Why I Cannot Be Who I Truly Am

By

I want to tell the world who I am.

I want to shout it at the top of my lungs, proclaim that I am who I am and couldn’t be prouder right now. I want to tell that no chains hold me down, that my door is open and freedom is mine. I want to tell them there are no strings restraining me, this is not me acting like someone else. This is who I am and who I have always been destined to be.

I want to tell them that I am at my safe haven, that it’s my safe haven is not just a place for me but rather a feeling. This is where I feel safe and nothing can change that. I want so badly to tell them to be like me, to be free, to be wild, to stop pretending and just accept yourself as I have accepted mine.

I want to but I cannot.

I cannot because I have no right to do so. Because in this world full of hatred, darkness, of absolute black and absolute white — there are no grey areas; you cannot be who you want to be if that meant stepping beyond what was written in a book from a million years ago.

In this world, they condemn what they do not understand. And sadly, they do not understand a lot. In this world full of mouths telling us that we should be who we’re supposed to be rather than accept who we really are, there are no contradictions.

I want to say that they should stop caging me into a box of assumptions just because they cannot grasp the fact that this is who I am and who I am is different from who they are.

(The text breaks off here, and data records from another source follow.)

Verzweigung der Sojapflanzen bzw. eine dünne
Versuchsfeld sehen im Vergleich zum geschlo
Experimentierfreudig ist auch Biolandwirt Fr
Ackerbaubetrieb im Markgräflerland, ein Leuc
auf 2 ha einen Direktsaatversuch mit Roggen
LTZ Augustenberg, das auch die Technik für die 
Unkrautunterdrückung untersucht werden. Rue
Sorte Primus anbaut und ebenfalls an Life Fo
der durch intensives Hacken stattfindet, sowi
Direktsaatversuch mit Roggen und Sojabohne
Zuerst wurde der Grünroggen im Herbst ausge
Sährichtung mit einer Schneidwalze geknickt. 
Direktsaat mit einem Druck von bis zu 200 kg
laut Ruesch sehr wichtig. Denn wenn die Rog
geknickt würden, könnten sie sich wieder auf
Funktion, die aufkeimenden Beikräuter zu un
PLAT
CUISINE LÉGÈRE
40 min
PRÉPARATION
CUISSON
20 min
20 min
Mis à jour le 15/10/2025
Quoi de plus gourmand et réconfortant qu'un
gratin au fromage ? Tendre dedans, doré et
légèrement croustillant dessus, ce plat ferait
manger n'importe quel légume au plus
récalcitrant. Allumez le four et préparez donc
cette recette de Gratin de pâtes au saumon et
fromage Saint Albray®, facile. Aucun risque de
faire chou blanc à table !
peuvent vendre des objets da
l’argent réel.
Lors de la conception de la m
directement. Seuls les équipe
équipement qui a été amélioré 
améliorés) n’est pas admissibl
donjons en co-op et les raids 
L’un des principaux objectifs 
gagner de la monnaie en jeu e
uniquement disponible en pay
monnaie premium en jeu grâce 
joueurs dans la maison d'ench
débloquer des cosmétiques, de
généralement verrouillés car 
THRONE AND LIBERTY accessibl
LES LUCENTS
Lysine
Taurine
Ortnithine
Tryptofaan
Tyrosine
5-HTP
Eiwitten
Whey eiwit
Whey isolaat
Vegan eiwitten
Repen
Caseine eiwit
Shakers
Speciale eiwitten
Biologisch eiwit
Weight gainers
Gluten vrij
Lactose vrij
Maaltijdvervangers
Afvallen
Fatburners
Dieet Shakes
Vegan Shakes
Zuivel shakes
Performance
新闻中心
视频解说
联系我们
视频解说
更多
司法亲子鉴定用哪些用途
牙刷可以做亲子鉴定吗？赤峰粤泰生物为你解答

But in this world full of people telling you that you and I are different in a lot of ways except who we’re supposed to love and what gender we’re supposed to be attracted to, I cannot, however, claim this.

I am proud.

Or rather, I want to be.

I want to be proud of who I am and what I’ve done to get to this realization. I want to be proud of the things I’ve learned and the things I will continue to learn in this path. I want to be proud of going against everything I was taught to believe so that I could fully come to understand that I am born in this world to be different. To stray. To divert. To lead my own path. I want to be proud of all those things.

I want to be proud to call myself human. I want to be proud of the fact that I am not a mistake. I am, like everyone else, a masterpiece. I wasn’t the bad thing that was needed to be created in order for the world to know what is good. I want to be proud of finally coming to terms with this, with the truth. I want to be proud and I want to show everyone that I am.

But in this world, in our world, I remain a coward and choose not to be.